Other studies for parasitic infection, HIV, and TB were negative. Bone marrow flow cytometry showed polytypic B cells. FISH analysis and PCR assay for FIP1L1-PDGFRA fusion transcript did not detect an abnormality. A trans-thoracic echocardiography showed left ventricular ejection fraction 55%–60% with no diastolic dysfunction. A diagnosis of hypereosinophilic syndrome was made by exclusion. As initial treatment of hydroxycarbamide provided no clinical benefit or reduction in the eosinophilia, prednisone was added with prompt reduction of the eosinophilia. A trial of imatinib was given despite negative FIP1L1-PDGFRA without benefit. He had recurrent pleural effusions requiring repeated thoracentesis which continued to demonstrate persistent elevated eosinophil counts (Table 1). A permanent catheter was placed in the right pleural space and accessed for thoracentesis of about two liters every three to five days along with repeated large volume paracentesis for persistent ascites.Figure 2 shows that despite normalization of the patient’s peripheral eosinophilia, his pleural effusions remained refractory to therapy.
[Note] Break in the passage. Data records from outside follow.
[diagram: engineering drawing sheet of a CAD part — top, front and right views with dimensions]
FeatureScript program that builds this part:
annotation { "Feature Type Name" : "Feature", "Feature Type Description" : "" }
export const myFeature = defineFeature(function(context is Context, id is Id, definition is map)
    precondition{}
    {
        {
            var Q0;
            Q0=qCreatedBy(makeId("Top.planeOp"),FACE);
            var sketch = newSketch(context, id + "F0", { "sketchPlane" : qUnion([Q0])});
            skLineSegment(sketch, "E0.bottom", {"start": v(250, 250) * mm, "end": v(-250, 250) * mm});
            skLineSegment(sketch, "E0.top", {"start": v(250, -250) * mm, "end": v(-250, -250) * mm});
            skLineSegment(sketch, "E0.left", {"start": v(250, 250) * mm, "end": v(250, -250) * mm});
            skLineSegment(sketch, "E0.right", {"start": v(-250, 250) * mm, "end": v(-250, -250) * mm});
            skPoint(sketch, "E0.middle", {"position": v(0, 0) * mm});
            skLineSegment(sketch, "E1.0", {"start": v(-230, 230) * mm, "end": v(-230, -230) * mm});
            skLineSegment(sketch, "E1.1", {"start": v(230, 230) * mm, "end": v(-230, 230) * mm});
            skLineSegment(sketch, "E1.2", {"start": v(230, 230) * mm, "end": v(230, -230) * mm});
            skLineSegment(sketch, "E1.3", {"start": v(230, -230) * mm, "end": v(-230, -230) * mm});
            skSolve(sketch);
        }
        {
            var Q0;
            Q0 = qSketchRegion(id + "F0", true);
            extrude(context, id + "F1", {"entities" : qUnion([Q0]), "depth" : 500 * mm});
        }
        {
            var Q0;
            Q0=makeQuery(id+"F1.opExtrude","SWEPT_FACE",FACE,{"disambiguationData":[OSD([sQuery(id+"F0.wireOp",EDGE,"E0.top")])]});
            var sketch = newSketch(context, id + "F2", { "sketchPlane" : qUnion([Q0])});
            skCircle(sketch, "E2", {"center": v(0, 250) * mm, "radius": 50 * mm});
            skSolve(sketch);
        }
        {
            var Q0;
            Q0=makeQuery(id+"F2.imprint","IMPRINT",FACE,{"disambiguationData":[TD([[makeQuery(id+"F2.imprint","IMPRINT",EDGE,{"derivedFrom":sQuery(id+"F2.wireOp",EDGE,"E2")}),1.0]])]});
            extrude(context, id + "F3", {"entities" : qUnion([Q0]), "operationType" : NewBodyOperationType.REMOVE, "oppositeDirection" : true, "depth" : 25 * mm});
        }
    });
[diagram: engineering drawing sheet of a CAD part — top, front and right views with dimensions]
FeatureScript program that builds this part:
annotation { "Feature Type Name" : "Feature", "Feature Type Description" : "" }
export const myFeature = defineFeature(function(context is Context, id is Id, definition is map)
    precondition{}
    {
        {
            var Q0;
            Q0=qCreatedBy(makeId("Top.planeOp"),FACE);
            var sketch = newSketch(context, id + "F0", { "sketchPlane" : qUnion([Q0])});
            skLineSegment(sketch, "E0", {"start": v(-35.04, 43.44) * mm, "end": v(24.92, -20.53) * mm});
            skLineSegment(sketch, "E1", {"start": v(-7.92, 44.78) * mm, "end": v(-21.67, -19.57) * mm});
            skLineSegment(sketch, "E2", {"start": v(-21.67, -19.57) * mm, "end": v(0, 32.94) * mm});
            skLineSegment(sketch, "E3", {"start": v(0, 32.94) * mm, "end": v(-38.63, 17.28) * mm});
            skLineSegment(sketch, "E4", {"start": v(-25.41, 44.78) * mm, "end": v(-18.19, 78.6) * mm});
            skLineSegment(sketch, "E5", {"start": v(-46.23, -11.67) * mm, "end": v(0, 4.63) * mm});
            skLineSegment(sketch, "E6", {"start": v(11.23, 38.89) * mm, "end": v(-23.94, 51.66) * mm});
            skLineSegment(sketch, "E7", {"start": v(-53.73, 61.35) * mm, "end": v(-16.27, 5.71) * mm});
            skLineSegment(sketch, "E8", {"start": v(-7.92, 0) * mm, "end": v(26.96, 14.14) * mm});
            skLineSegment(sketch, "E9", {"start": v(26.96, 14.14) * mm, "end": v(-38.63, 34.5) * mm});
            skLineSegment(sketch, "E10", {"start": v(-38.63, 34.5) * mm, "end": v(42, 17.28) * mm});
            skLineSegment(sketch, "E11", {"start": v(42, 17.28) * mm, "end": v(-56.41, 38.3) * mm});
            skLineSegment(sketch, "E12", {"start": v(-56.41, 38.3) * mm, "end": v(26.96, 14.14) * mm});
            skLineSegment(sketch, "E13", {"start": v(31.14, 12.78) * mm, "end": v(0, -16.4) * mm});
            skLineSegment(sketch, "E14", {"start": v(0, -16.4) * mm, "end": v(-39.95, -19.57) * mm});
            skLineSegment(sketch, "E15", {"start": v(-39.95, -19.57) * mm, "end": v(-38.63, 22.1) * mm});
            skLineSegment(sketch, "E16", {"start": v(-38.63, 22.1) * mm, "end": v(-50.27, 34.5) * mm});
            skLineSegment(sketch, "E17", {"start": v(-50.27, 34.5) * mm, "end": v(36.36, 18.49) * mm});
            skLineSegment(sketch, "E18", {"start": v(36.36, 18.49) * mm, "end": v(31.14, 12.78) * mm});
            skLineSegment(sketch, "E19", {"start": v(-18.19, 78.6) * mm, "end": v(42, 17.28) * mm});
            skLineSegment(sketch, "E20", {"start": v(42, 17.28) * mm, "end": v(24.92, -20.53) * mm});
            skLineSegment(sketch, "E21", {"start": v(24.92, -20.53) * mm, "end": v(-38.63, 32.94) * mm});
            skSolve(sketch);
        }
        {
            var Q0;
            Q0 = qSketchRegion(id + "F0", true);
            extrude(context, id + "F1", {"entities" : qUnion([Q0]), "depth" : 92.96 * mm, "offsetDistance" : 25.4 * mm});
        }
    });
Four months after his initial presentation, he developed bilateral empyemas with methicillin resistant staphyloccus aureus as a complication of multiple thoracentesis, rapidly deteriorated in spite of aggressive management and died from multiple organ dysfunction.

3. Discussion

Hypereosinophilic syndrome rarely presents with eosinophilic pleural effusion. If pleural effusions are present in HES, they typically result from heart failure due to cardiac eosinophilic disease [3]. However, our patient had a normal trans-thoracic echocardiography and beta natriuretic peptide. In addition, the pleural effusion of the three previously reported patients resolved rapidly with clinical improvement, using treatment recommendations for HES of normalizing the peripheral eosinophilia [57]. Despite rapid reduction of the peripheral eosinophilia in our patient, the eosinophilic pleural effusion continued to accumulate for months questioning this therapeutic recommendation. A recent review of patients with EPE reported 2 out of 135 patients with percentage of eosinophils in peripheral blood higher than in pleural fluid. Those two patients had hematological malignancies [1]. Our patient had features of both the myeloproliferative and the lymphocytic variants of HES. He likely had Unclassified Complex HES. There are several chemotherapy choices depending on the variant of HES and new drugs are in clinical trials [3]. Our patient expired prior to receiving alternate treatment; however, it should be noted that the recommendation of titrating these therapies as well is normalization of the peripheral eosinophilia which had already been obtained in our patient but without clinical benefit.

4. Conclusion

Treatment of eosinophilic pleural effusions is directed toward the underlying cause, in this case hypereosinophilic syndrome. Disease remission cannot be determined by resolution of peripheral eosinophilia alone but also by the absence of recurrence or progression of end-organ damage [8].